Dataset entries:
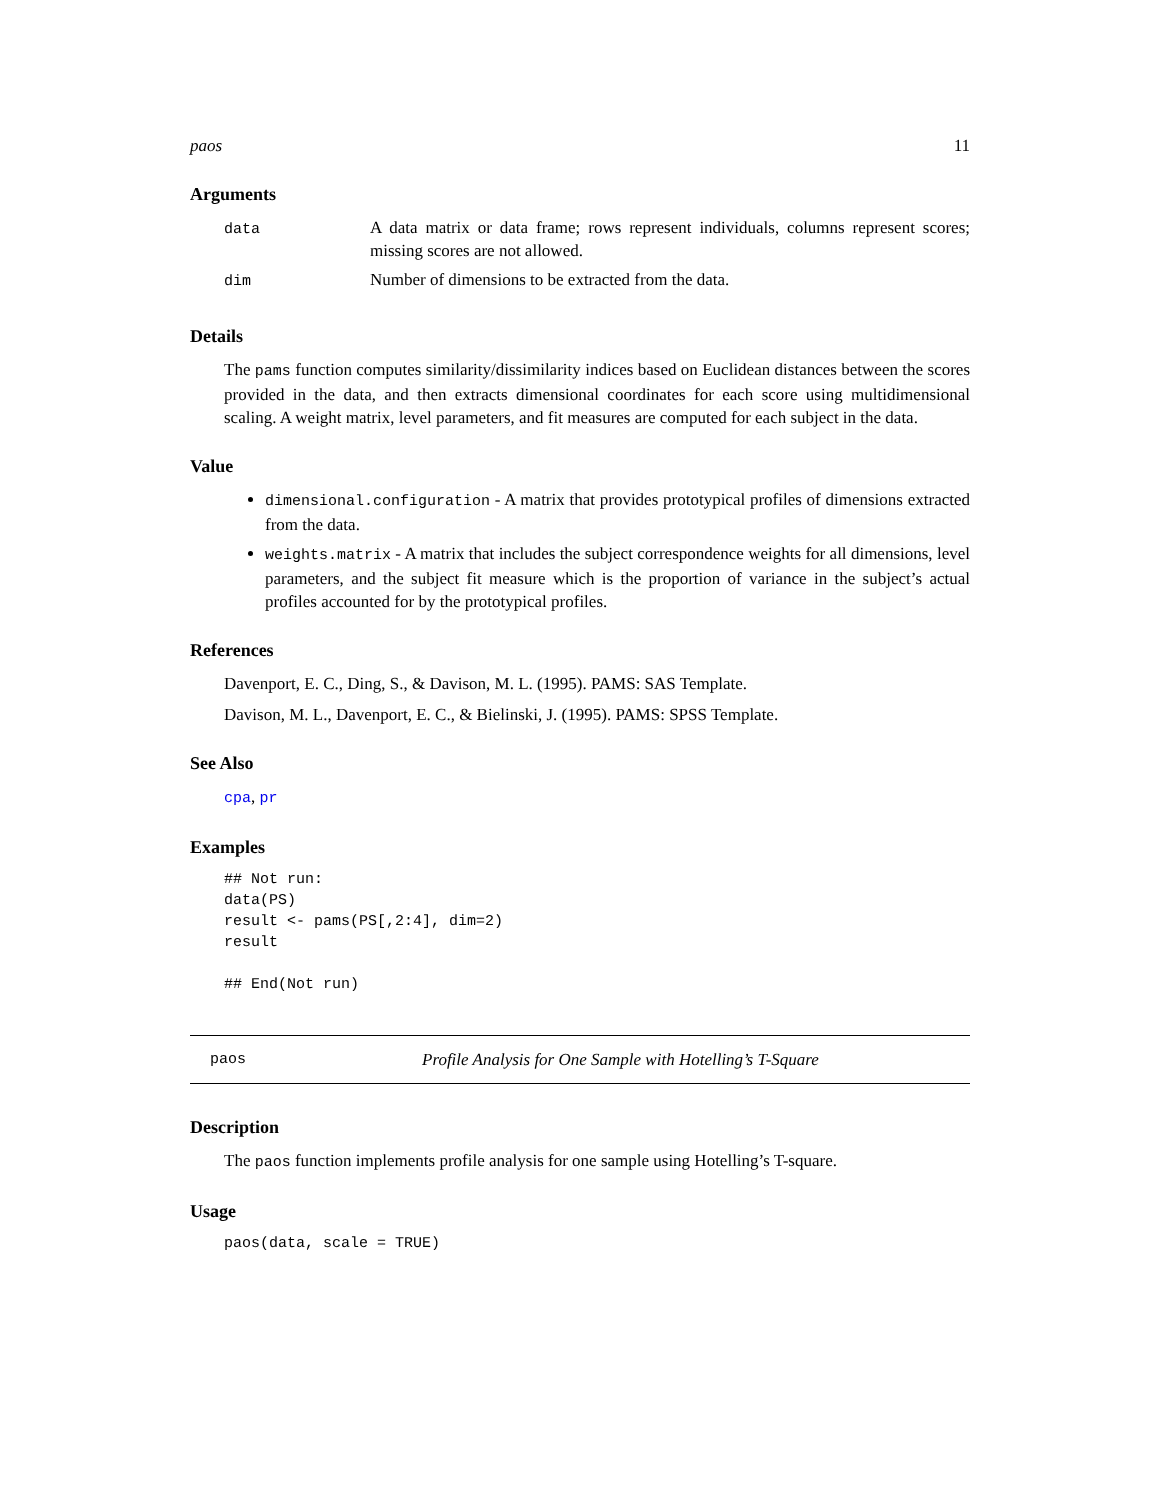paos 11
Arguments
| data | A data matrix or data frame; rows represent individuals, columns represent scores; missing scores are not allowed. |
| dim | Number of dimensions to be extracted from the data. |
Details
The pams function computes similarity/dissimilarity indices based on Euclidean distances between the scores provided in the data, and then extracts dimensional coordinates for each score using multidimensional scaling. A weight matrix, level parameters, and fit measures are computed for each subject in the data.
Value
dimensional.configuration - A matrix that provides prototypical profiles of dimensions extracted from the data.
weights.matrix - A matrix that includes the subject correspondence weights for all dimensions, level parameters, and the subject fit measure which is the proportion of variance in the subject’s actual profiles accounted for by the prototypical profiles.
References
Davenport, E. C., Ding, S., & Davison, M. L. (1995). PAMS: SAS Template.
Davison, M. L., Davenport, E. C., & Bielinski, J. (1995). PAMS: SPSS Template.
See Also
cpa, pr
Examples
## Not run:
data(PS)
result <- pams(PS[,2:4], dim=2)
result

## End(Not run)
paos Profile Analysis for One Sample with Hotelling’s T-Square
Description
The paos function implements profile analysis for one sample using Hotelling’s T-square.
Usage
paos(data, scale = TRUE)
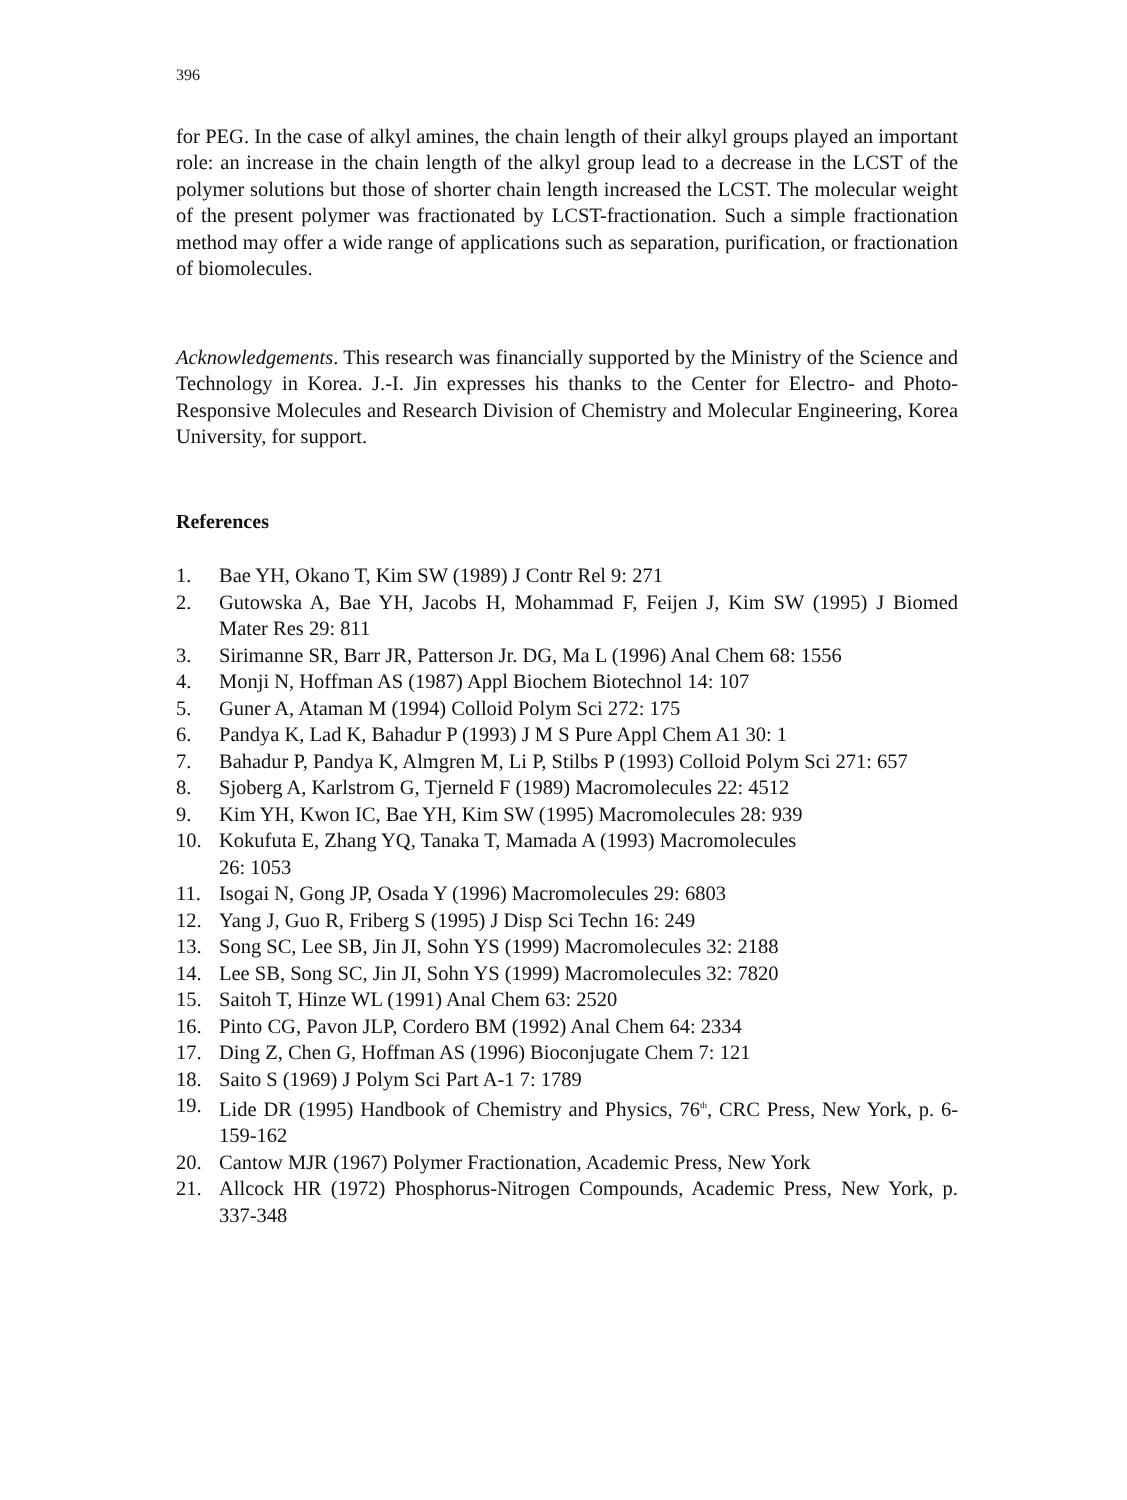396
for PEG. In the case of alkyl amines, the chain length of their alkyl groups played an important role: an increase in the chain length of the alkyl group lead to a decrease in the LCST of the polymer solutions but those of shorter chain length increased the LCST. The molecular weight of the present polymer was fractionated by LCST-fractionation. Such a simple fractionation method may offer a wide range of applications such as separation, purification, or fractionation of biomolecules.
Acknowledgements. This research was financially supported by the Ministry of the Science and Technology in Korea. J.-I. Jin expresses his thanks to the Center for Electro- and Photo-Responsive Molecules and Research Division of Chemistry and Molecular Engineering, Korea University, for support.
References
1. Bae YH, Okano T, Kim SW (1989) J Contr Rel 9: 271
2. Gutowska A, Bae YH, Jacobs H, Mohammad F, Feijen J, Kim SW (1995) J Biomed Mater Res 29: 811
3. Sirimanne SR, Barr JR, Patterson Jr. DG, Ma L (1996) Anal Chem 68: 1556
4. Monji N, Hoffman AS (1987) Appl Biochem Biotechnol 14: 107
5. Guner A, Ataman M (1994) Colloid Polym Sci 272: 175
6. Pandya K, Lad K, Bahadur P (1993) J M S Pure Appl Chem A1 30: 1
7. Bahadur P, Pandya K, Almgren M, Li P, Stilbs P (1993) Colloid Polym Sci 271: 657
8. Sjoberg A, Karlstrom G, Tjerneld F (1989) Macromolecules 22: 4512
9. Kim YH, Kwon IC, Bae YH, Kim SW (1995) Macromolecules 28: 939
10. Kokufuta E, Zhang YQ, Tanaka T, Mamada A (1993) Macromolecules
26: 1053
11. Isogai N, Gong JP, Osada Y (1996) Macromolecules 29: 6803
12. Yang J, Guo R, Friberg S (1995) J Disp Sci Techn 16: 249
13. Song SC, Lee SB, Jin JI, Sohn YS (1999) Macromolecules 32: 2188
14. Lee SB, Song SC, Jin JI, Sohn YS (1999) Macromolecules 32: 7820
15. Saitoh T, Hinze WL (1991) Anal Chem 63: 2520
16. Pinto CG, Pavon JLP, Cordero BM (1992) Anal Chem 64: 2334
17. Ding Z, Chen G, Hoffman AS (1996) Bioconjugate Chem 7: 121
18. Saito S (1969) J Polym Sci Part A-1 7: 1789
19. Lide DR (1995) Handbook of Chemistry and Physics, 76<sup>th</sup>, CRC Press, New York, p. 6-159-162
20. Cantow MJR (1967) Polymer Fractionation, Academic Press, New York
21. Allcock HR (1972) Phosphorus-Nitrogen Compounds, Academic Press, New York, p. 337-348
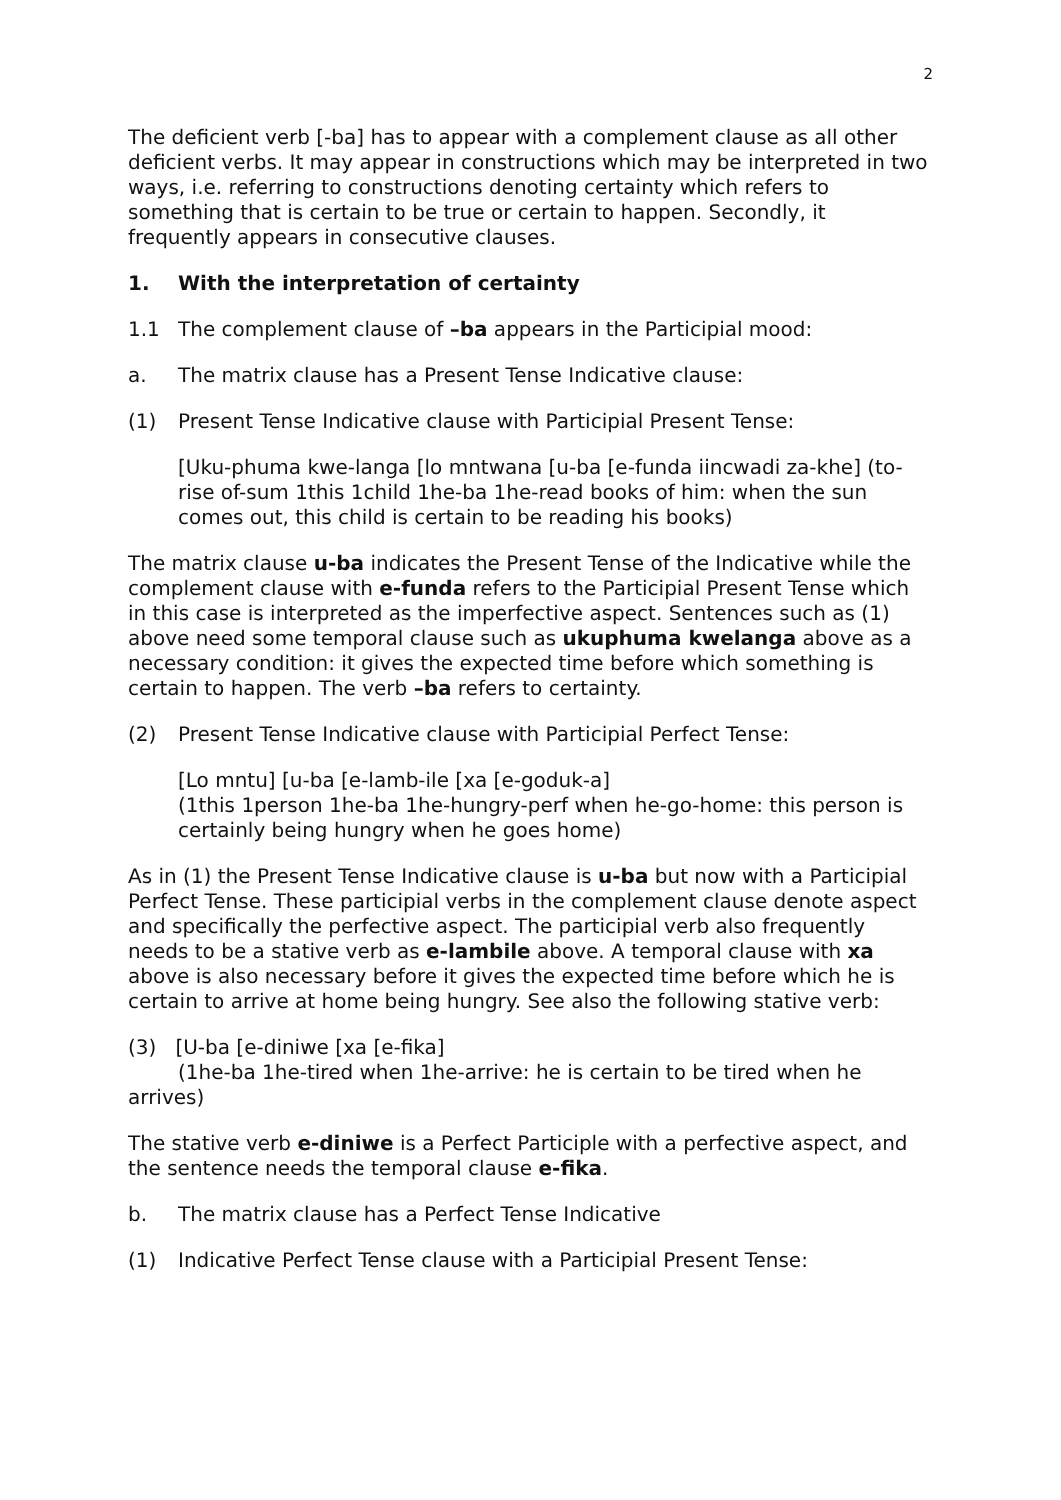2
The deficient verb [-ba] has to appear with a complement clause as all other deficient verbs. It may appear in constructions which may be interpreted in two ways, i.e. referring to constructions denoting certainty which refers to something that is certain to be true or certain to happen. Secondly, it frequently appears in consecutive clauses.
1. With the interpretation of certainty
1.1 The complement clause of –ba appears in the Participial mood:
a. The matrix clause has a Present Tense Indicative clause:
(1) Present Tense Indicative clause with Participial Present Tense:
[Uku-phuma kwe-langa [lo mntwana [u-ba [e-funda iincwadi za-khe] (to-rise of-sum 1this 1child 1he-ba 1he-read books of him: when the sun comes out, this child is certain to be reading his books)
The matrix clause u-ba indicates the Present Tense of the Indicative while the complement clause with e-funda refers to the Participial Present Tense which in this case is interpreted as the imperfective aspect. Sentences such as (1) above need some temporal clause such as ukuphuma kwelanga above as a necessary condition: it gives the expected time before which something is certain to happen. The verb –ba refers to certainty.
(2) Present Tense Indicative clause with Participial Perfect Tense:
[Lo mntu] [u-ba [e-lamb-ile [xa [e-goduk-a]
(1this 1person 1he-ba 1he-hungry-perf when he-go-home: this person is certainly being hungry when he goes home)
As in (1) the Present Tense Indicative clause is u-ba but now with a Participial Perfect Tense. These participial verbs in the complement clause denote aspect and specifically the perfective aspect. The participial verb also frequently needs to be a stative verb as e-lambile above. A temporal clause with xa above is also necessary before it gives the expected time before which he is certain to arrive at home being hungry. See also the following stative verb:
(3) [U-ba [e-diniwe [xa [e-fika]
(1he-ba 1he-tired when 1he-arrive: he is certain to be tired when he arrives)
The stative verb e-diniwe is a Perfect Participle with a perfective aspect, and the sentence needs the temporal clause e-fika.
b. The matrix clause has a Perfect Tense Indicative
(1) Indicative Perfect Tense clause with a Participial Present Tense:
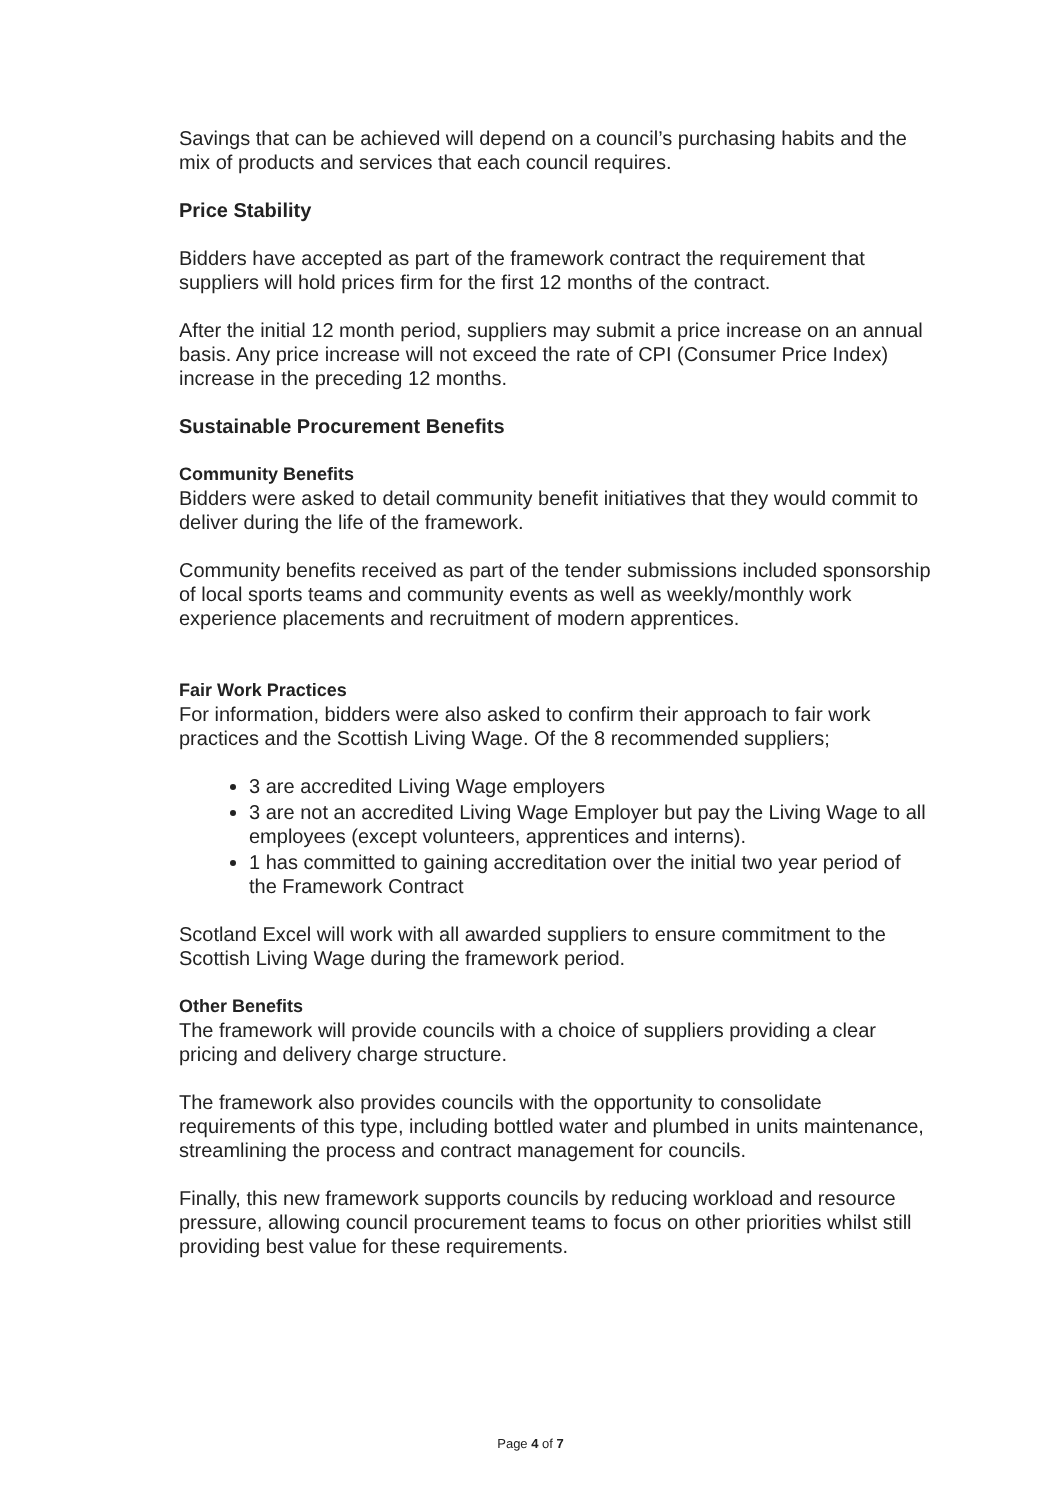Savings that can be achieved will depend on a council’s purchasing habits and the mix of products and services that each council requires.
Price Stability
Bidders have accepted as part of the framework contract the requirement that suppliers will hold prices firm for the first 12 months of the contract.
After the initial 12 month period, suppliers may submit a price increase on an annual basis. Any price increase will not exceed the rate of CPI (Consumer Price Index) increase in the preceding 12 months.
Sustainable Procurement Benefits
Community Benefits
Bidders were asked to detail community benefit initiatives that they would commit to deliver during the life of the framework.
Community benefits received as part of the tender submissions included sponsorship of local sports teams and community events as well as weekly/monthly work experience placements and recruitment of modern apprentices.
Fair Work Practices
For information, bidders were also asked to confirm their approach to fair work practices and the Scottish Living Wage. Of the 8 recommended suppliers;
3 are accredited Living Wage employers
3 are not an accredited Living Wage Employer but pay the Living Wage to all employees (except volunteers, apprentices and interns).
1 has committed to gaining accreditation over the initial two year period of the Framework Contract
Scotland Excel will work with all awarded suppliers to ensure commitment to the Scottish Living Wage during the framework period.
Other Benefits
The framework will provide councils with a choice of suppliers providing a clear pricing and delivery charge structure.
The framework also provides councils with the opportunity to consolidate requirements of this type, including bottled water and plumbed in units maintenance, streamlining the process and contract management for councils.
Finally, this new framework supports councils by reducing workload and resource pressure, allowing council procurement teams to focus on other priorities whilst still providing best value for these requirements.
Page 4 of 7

▶ [REQUIRED WORK] Write back the stretch of lines above that begins with the line holding "9. Kim YH, Kwon" and ends with the line holding "[Uku-phuma kwe-langa [lo", both included, exactly as written. Pictures stay out.

▶ [PROBLEM SOLUTION]
9. Kim YH, Kwon IC, Bae YH, Kim SW (1995) Macromolecules 28: 939
10. Kokufuta E, Zhang YQ, Tanaka T, Mamada A (1993) Macromolecules
26: 1053
11. Isogai N, Gong JP, Osada Y (1996) Macromolecules 29: 6803
12. Yang J, Guo R, Friberg S (1995) J Disp Sci Techn 16: 249
13. Song SC, Lee SB, Jin JI, Sohn YS (1999) Macromolecules 32: 2188
14. Lee SB, Song SC, Jin JI, Sohn YS (1999) Macromolecules 32: 7820
15. Saitoh T, Hinze WL (1991) Anal Chem 63: 2520
16. Pinto CG, Pavon JLP, Cordero BM (1992) Anal Chem 64: 2334
17. Ding Z, Chen G, Hoffman AS (1996) Bioconjugate Chem 7: 121
18. Saito S (1969) J Polym Sci Part A-1 7: 1789
19. Lide DR (1995) Handbook of Chemistry and Physics, 76<sup>th</sup>, CRC Press, New York, p. 6-159-162
20. Cantow MJR (1967) Polymer Fractionation, Academic Press, New York
21. Allcock HR (1972) Phosphorus-Nitrogen Compounds, Academic Press, New York, p. 337-348
2
The deficient verb [-ba] has to appear with a complement clause as all other deficient verbs. It may appear in constructions which may be interpreted in two ways, i.e. referring to constructions denoting certainty which refers to something that is certain to be true or certain to happen. Secondly, it frequently appears in consecutive clauses.
1. With the interpretation of certainty
1.1 The complement clause of –ba appears in the Participial mood:
a. The matrix clause has a Present Tense Indicative clause:
(1) Present Tense Indicative clause with Participial Present Tense:
[Uku-phuma kwe-langa [lo mntwana [u-ba [e-funda iincwadi za-khe] (to-rise of-sum 1this 1child 1he-ba 1he-read books of him: when the sun comes out, this child is certain to be reading his books)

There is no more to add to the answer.